■ DOCUMENT EXCERPT
Start of Block
Study identifies possible treatment target for Alzheimer’s, age-related cognitive decline
Do you know someone afflicted with Alzheimer’s disease? Odds are the answer to that question is yes, since Alzheimer’s is one of the most common age-related disorders in the United States. It’s also the fifth-leading cause of death among adults aged 65 and older.
But as pervasive as the disease may be, one of its most recognizable symptoms—a pronounced decline in cognitive function—is not isolated to Alzheimer’s. Mild cognitive impairment and even dementia can be a normal part of aging and can carry serious implications for an older adult’s autonomy and quality of life. Both Alzheimer’s and age-related dementia are notoriously difficult to treat, due in part to scientists’ lack of understanding about these diseases.
Now research from a collaborative team of neuroscientists and engineers at Virginia Tech and the University of Virginia is shedding light on the underlying mechanisms of brain aging, along with associated neurological diseases. The team was led by Jonathan Kipnis, chair of neuroscience at the University of Virginia School of Medicine.
End of Block
■ WHAT YOU WILL DO
Reproduce the entire text about the study of a possible treatment target for Alzheimer's and age-related cognitive decline word for word, from its title to its last sentence.

[Transcribed page contents]
Start of Block
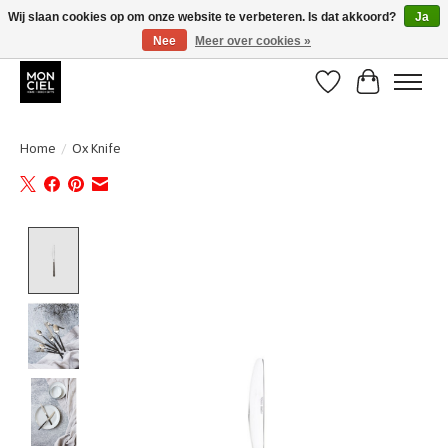
Wij slaan cookies op om onze website te verbeteren. Is dat akkoord?
Ja
Nee
Meer over cookies »
BE + NL : GRATIS VERZENDING van 31/07 t;e.m. 17/8
Verlanglijst
Winkelwa
Home
/
Ox Knife
Product image slideshow Items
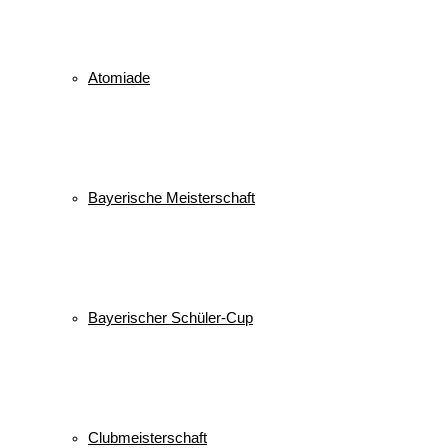
Atomiade
Bayerische Meisterschaft
Bayerischer Schüler-Cup
Clubmeisterschaft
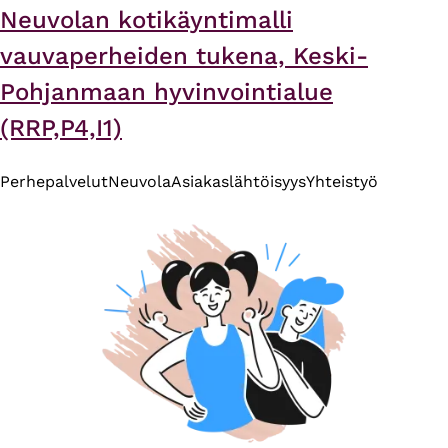
Neuvolan kotikäyntimalli
vauvaperheiden tukena, Keski-
Pohjanmaan hyvinvointialue
(RRP,P4,I1)
Perhepalvelut
Neuvola
Asiakaslähtöisyys
Yhteistyö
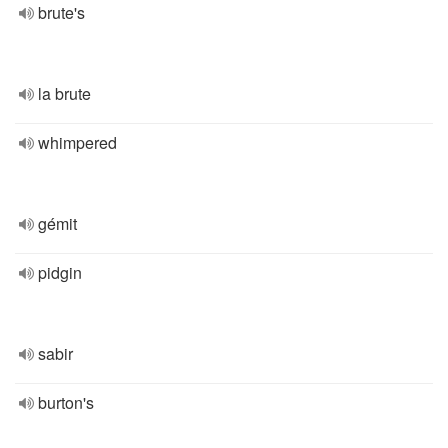
brute's
la brute
whimpered
gémit
pidgin
sabir
burton's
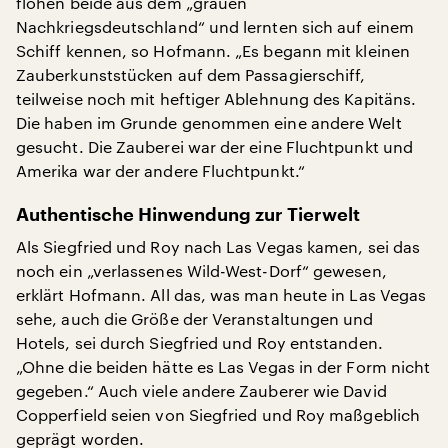
flohen beide aus dem „grauen
Nachkriegsdeutschland“ und lernten sich auf einem
Schiff kennen, so Hofmann. „Es begann mit kleinen
Zauberkunststücken auf dem Passagierschiff,
teilweise noch mit heftiger Ablehnung des Kapitäns.
Die haben im Grunde genommen eine andere Welt
gesucht. Die Zauberei war der eine Fluchtpunkt und
Amerika war der andere Fluchtpunkt.“
Authentische Hinwendung zur Tierwelt
Als Siegfried und Roy nach Las Vegas kamen, sei das
noch ein „verlassenes Wild-West-Dorf“ gewesen,
erklärt Hofmann. All das, was man heute in Las Vegas
sehe, auch die Größe der Veranstaltungen und
Hotels, sei durch Siegfried und Roy entstanden.
„Ohne die beiden hätte es Las Vegas in der Form nicht
gegeben.“ Auch viele andere Zauberer wie David
Copperfield seien von Siegfried und Roy maßgeblich
geprägt worden.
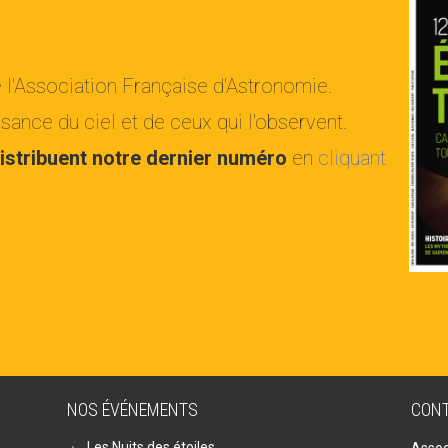
e l'Association Française d'Astronomie.
ance du ciel et de ceux qui l'observent.
istribuent notre dernier numéro
en
cliquant
NOS ÉVÉNEMENTS
CON
Les Nuits des étoiles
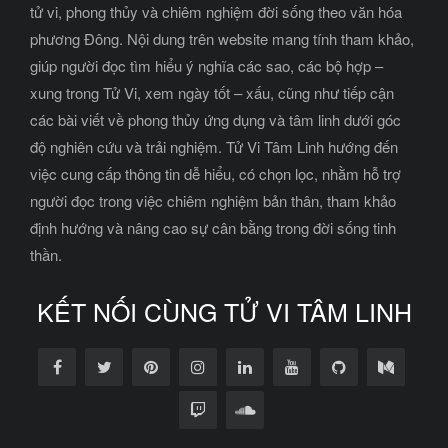
tử vi, phong thủy và chiêm nghiệm đời sống theo văn hóa
phương Đông. Nội dung trên website mang tính tham khảo,
giúp người đọc tìm hiểu ý nghĩa các sao, các bộ hợp –
xung trong Tử Vi, xem ngày tốt – xấu, cũng như tiếp cận
các bài viết về phong thủy ứng dụng và tâm linh dưới góc
độ nghiên cứu và trải nghiệm. Tử Vi Tâm Linh hướng đến
việc cung cấp thông tin dễ hiểu, có chọn lọc, nhằm hỗ trợ
người đọc trong việc chiêm nghiệm bản thân, tham khảo
định hướng và nâng cao sự cân bằng trong đời sống tinh
thần.
KẾT NỐI CÙNG TỬ VI TÂM LINH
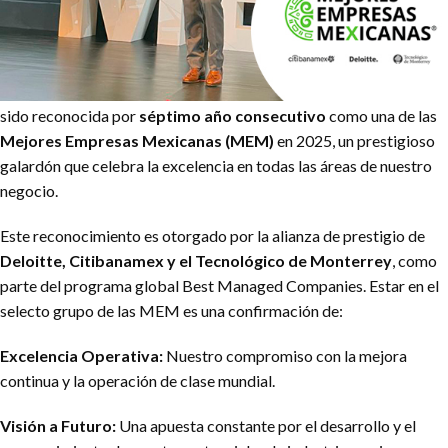
¡Lo hicimos de nuevo!
Con orgullo, anunciamos que
Possehl
ha
sido reconocida por
séptimo año consecutivo
como una de las
Mejores Empresas Mexicanas (MEM)
en 2025, un prestigioso
galardón que celebra la excelencia en todas las áreas de nuestro
negocio.
Este reconocimiento es otorgado por la alianza de prestigio de
Deloitte, Citibanamex y el Tecnológico de Monterrey
, como
parte del programa global
Best Managed Companies
. Estar en el
selecto grupo de las MEM es una confirmación de:
Excelencia Operativa:
Nuestro compromiso con la mejora
continua y la operación de clase mundial.
Visión a Futuro:
Una apuesta constante por el desarrollo y el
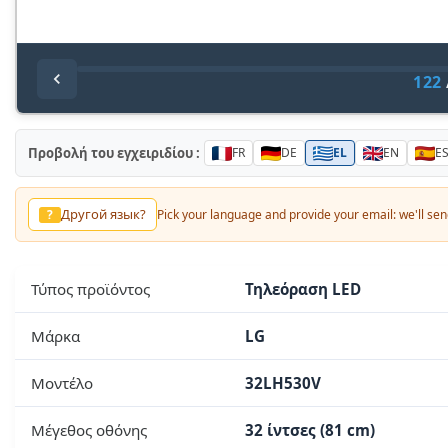
122
Προβολή του εγχειριδίου :
FR
DE
EL
EN
E
لغة أخرى؟
?
Pick your language and provide your email: we'll send you 
Τύπος προϊόντος
Τηλεόραση LED
Μάρκα
LG
Μοντέλο
32LH530V
Μέγεθος οθόνης
32 ίντσες (81 cm)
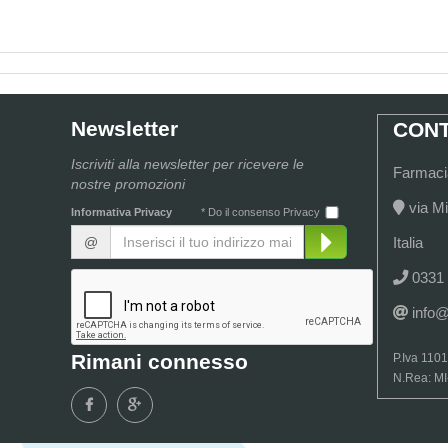
Newsletter
CONT
Iscriviti alla newsletter per ricevere le
Farmacia
nostre promozioni
via Mi
Informativa Privacy
* Do il consenso Privacy
@
Italia
0331
info
Rimani connesso
P.Iva 110
N.Rea: M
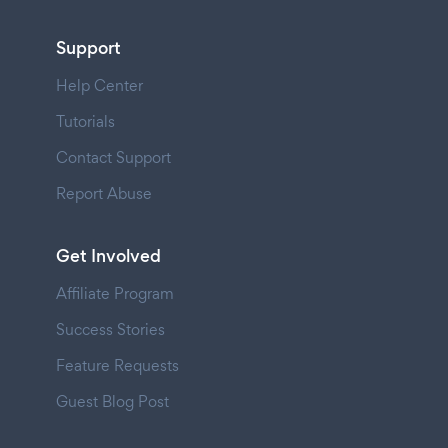
Support
Help Center
Tutorials
Contact Support
Report Abuse
Get Involved
Affiliate Program
Success Stories
Feature Requests
Guest Blog Post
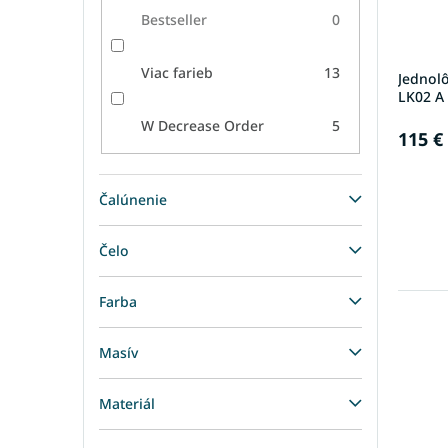
Bestseller
0
Viac farieb
13
Jednol
LK02 A 
W Decrease Order
5
115 €
Čalúnenie
Čelo
Farba
Masív
Materiál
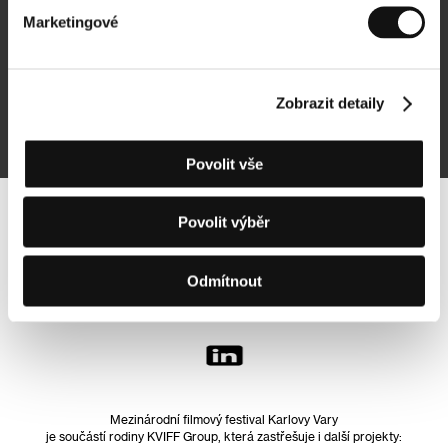
Marketingové
Přihlásit se k odběru
Zobrazit detaily
Přihlášením souhlasím se
zpracováním osobních údajů
Povolit vše
Povolit výběr
Sledujte nás na síti:
Odmítnout
Mezinárodní filmový festival Karlovy Vary
je součástí rodiny KVIFF Group, která zastřešuje i další projekty:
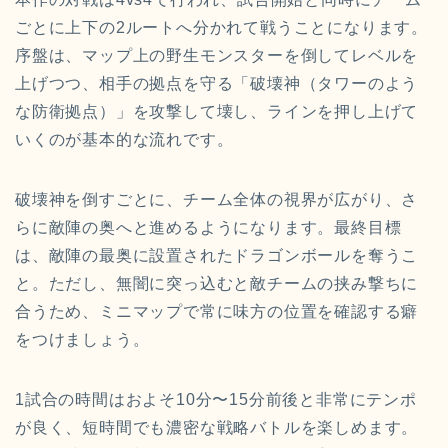
ごとに上下の2ルートへ分かれて戦うことになります。
序盤は、マップ上の野生モンスターを倒してレベルを
上げつつ、相手の拠点を守る「破壊神（タワーのよう
な防衛拠点）」を攻撃して壊し、ラインを押し上げて
いくのが基本的な流れです。
破壊神を倒すごとに、チーム全体の視界が広がり、さ
らに敵陣の奥へと進めるようになります。最終目標
は、敵陣の最奥に設置されたドラゴンボールを奪うこ
と。ただし、無闇に突っ込むと敵チームの挟み撃ちに
合うため、ミニマップで常に味方の位置を確認する癖
をつけましょう。
1試合の時間はおよそ10分〜15分前後と非常にテンポ
が良く、短時間でも濃密な戦略バトルを楽しめます。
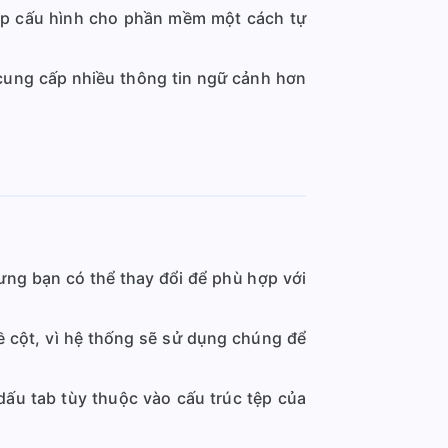
tệp cấu hình cho phần mềm một cách tự
 cung cấp nhiều thông tin ngữ cảnh hơn
ưng bạn có thể thay đổi để phù hợp với
 cột, vì hệ thống sẽ sử dụng chúng để
dấu tab tùy thuộc vào cấu trúc tệp của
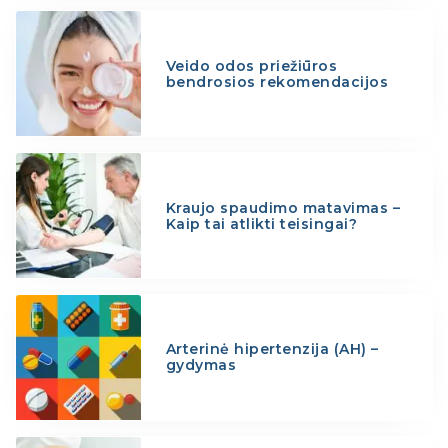
Veido odos priežiūros
bendrosios rekomendacijos
Kraujo spaudimo matavimas –
Kaip tai atlikti teisingai?
Arterinė hipertenzija (AH) –
gydymas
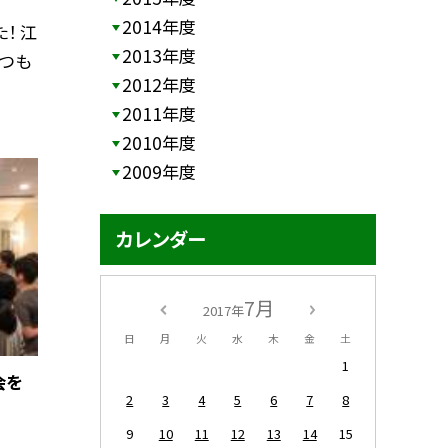
2014年度
！ 江
2013年度
いつも
2012年度
2011年度
2010年度
2009年度
カレンダー
7月
2017年
日
月
火
水
木
金
土
1
会を
2
3
4
5
6
7
8
9
10
11
12
13
14
15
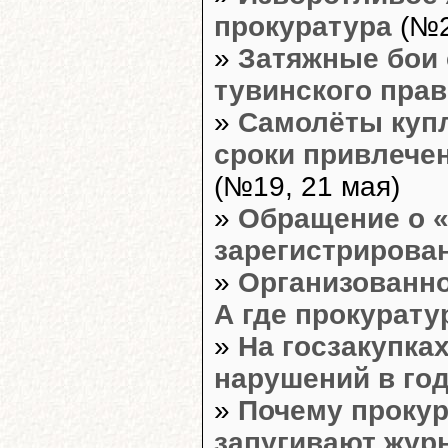
прокуратура
(№2
»
Затяжные бои
тувинского пра
»
Самолёты купл
сроки привлечен
(№19, 21 мая)
»
Обращение о 
зарегистрирова
»
Организованно
А где прокурату
»
На госзакупка
нарушений в год
»
Почему прокур
запугивают жур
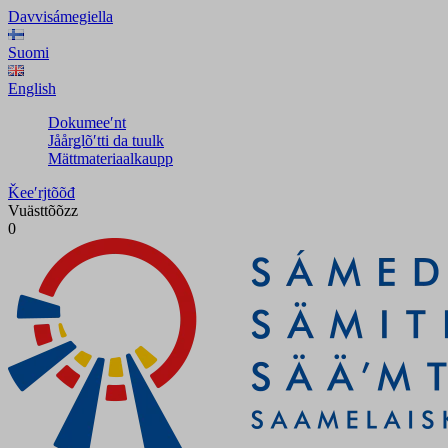
Davvisámegiella
Suomi
English
Dokumeeʹnt
Jåårǥlõʹtti da tuulk
Mättmateriaalkaupp
Ǩeeʹrjtõõđ
Vuästtõõzz
0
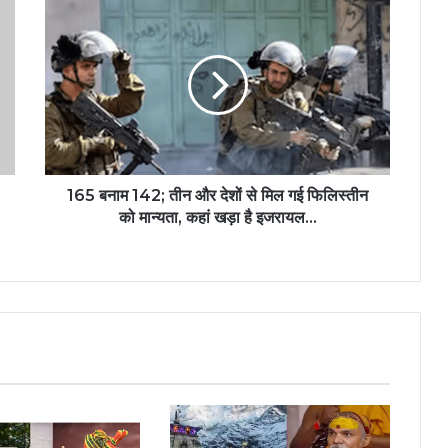
165 बनाम 142; तीन और देशों से मिल गई फिलिस्तीन
को मान्यता, कहां खड़ा है इजरायल…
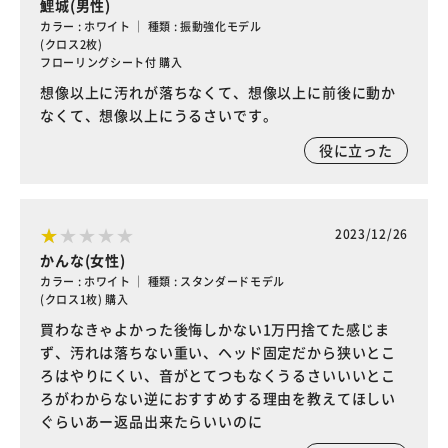
鯉城(男性)
カラー : ホワイト ｜ 種類 : 振動強化モデル
(クロス2枚)
フローリングシート付 購入
想像以上に汚れが落ちなくて、想像以上に前後に動か
なくて、想像以上にうるさいです。
役に立った
2023/12/26
かんな(女性)
カラー : ホワイト ｜ 種類 : スタンダードモデル
(クロス1枚) 購入
買わなきゃよかった後悔しかない1万円捨てた感じま
ず、汚れは落ちない重い、ヘッド固定だから狭いとこ
ろはやりにくい、音がとてつもなくうるさいいいとこ
ろがわからない逆におすすめする理由を教えてほしい
ぐらいあー返品出来たらいいのに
End of Block
■ YOUR RESPONSE
Study identifies possible treatment target for Alzheimer’s, age-related cognitive decline
Do you know someone afflicted with Alzheimer’s disease? Odds are the answer to that question is yes, since Alzheimer’s is one of the most common age-related disorders in the United States. It’s also the fifth-leading cause of death among adults aged 65 and older.
But as pervasive as the disease may be, one of its most recognizable symptoms—a pronounced decline in cognitive function—is not isolated to Alzheimer’s. Mild cognitive impairment and even dementia can be a normal part of aging and can carry serious implications for an older adult’s autonomy and quality of life. Both Alzheimer’s and age-related dementia are notoriously difficult to treat, due in part to scientists’ lack of understanding about these diseases.
Now research from a collaborative team of neuroscientists and engineers at Virginia Tech and the University of Virginia is shedding light on the underlying mechanisms of brain aging, along with associated neurological diseases. The team was led by Jonathan Kipnis, chair of neuroscience at the University of Virginia School of Medicine.